◆ EXERCISE MATERIAL ◆
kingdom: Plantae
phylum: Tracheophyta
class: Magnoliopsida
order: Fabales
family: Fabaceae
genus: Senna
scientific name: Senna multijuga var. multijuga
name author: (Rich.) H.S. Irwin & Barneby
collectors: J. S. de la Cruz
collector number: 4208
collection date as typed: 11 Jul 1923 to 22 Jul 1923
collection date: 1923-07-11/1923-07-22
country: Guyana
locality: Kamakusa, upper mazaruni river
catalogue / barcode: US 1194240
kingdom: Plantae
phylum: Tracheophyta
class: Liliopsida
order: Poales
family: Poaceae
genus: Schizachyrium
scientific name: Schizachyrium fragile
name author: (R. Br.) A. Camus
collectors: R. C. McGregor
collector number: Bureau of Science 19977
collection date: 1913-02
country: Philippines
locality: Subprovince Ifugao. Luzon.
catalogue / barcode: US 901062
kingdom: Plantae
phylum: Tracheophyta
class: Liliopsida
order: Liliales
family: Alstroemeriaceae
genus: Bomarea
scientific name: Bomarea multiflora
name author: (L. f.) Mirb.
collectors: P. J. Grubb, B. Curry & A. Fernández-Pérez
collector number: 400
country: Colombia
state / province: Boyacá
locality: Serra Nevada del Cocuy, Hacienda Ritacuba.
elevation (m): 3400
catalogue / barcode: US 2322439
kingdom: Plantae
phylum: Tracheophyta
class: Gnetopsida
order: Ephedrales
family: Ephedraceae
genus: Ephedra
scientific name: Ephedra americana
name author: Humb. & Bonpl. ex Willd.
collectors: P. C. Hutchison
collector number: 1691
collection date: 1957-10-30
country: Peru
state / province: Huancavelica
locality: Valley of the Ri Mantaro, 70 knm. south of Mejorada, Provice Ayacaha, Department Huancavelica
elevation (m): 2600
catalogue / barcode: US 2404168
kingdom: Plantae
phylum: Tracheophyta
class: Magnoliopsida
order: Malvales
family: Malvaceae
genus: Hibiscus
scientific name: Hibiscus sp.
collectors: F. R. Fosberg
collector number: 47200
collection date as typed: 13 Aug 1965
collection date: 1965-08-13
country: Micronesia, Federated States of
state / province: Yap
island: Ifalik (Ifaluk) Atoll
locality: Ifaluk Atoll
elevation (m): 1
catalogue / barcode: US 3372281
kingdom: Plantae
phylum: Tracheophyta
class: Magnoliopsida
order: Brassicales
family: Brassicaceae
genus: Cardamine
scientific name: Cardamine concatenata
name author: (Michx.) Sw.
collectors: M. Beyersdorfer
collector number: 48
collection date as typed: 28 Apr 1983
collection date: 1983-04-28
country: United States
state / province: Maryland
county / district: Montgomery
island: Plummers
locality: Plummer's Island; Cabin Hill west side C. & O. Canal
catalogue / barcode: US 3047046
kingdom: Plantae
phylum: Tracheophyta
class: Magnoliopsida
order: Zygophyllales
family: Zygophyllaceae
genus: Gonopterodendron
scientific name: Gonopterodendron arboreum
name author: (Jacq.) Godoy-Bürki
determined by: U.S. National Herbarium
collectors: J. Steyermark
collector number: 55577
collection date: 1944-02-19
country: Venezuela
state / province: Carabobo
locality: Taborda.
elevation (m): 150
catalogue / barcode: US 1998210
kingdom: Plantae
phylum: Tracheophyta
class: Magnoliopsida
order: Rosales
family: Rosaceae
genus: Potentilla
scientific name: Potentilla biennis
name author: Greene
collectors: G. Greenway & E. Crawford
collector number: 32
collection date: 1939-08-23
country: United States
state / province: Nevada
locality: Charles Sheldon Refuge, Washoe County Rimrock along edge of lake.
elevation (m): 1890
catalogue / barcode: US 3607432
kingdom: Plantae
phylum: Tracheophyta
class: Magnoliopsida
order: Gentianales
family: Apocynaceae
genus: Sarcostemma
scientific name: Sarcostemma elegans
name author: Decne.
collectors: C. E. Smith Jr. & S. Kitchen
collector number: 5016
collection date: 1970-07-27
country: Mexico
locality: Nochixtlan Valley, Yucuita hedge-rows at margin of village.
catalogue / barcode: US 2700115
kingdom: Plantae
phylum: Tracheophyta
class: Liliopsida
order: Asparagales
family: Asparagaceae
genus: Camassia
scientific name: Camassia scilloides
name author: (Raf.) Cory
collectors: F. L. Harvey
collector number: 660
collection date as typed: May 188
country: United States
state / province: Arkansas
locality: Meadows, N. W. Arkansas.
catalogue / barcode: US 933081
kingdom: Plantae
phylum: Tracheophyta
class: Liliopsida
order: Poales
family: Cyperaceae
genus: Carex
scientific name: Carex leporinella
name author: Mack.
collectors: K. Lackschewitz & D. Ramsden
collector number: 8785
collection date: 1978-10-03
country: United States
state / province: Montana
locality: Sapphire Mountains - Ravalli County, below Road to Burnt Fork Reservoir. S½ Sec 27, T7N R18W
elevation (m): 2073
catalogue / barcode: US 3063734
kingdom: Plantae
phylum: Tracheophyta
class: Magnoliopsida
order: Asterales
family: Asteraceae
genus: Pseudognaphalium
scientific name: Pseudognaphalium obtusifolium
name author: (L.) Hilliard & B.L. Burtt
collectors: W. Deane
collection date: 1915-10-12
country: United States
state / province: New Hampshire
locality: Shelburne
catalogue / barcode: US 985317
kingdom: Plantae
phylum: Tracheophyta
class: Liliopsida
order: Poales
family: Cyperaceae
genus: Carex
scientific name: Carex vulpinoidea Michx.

◆ PROBLEM DETAILS ◆
Which lines in the records contain the word "catalogue"? List each of them in full.

◆ EXERCISE ANSWER ◆
catalogue / barcode: US 1194240
catalogue / barcode: US 901062
catalogue / barcode: US 2322439
catalogue / barcode: US 2404168
catalogue / barcode: US 3372281
catalogue / barcode: US 3047046
catalogue / barcode: US 1998210
catalogue / barcode: US 3607432
catalogue / barcode: US 2700115
catalogue / barcode: US 933081
catalogue / barcode: US 3063734
catalogue / barcode: US 985317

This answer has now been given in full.